Trattamenti di dati effettuati per finalità di polizia. Il provvedimento di archiviazione resta in banca dati per vent’anni

Redazione Scientifica
11 Settembre 2018

Il d.P.R. 15/2018, Trattamenti di dati effettuati per finalità di polizia, all'art. 10, comma 3, lett. f) stabilisce il termine di venti anni per la conservazione delle informazioni relative ad attività di polizia giudiziaria conclusasi con provvedimento di archiviazione.

Il d.P.R. 15/2018, Trattamenti di dati effettuati per finalità di polizia, all'art. 10, comma 3, lett. f) stabilisce il termine di venti anni per la conservazione delle informazioni relative ad attività di polizia giudiziaria conclusasi con provvedimento di archiviazione.

Data la natura sostanziale della norma è consentita l'applicazione anche a fattispecie in cui l'acquisizione dei dati e la proposizione dell'istanza di cancellazione hanno avuto luogo in epoca anteriore all'entrata in vigore del regolamento.

Cass. civ., Sez. I, sent. 21362 del 29 agosto 2018, in applicazione dei suddetti principi, ha rigettato il ricorso di N.R. contro il provvedimento del tribunale di Roma che affermava la correttezza della condotta del Ministero dell'interno di rigettare la domanda di cancellazione dei dati del ricorrente dall'archivio del Ced istituito presso il Dipartimento di Pubblica Sicurezza - Direzione Generale della Polizia Criminale.

Secondo il tribunale, ai sensi delle disposizioni contenute nella l. 121/1981, la cancellazione può essere ordinata soltanto nell'ipotesi in cui si tratti di dati inesatti o illegittimamente acquisiti, mentre laddove gli stessi risultino incompleti, come nel caso in cui non si sia provveduto all'annotazione del provvedimento di archiviazione o proscioglimento, può disporsene soltanto l'integrazione.

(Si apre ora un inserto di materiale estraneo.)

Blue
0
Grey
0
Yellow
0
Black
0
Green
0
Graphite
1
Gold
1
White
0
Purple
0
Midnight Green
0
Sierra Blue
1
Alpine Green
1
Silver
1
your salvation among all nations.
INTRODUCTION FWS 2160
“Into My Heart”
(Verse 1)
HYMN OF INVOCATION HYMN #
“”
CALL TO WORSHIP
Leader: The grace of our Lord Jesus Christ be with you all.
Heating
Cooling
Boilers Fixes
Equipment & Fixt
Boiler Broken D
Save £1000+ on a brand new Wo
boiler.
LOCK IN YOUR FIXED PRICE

La Cassazione rileva anzitutto una errata applicazione delle norme da parte del tribunale. Mancando, infatti, l'indicazione, da parte del Legislatore, di un termine massimo di conservazione dei dati, è compito dell'interprete trovare una lettura costituzionalmente orientata.

Pertanto, affermano i giudici di legittimità che «la conservazione del suo nominativo a tempo indeterminato non risponde ad alcuna funzione di prevenzione o repressione dei reati, ma accresce soltanto il danno alla sua reputazione ed alla sua credibilità, essendo l'accesso consentito ai soggetti operanti nel suo stesso settore di attività; aggiunge che la conservazione dei suoi dati personali si pone in contrasto con il d.lgs. n. 196/2003, art. 54, risultando eccedente e non più pertinente ai fini investigativi, per essere venute, meno, a seguito dell'archiviazione, le ragioni di prevenzione e sicurezza sottese all'avvio delle indagini».

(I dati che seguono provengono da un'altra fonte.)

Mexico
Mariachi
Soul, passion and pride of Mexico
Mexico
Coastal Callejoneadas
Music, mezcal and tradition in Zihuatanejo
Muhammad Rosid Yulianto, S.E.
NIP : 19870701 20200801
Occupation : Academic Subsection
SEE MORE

Il tribunale avrebbe dovuto dunque accogliere la domanda di cancellazione, tuttavia in epoca successiva alla presentazione del ricorso è entrato in vigore il d.P.R. 15 gennaio 2018, n. 15 recante il regolamento per l'attuazione dei principi del codice della privacy relativamente al trattamento dei dati effettuato per finalità di polizia, che trova applicazione nel caso specifico in quanto il procedimento al quale si riferiscono i dati, dei quali è stata chiesta la cancellazione, è stato archiviato con provvedimento del 2 aprile 2007. Non risultando, dunque, ancora decorso il ventennio prescritto dalla predetta disposizione, ma solo la metà del predetto periodo, ne consegue che la tutela dell'interessato rimane allo stato affidata, ai sensi dell'art. 10, comma 2, all'accessibilità dei dati da parte dei soli operatori a ciò abilitati.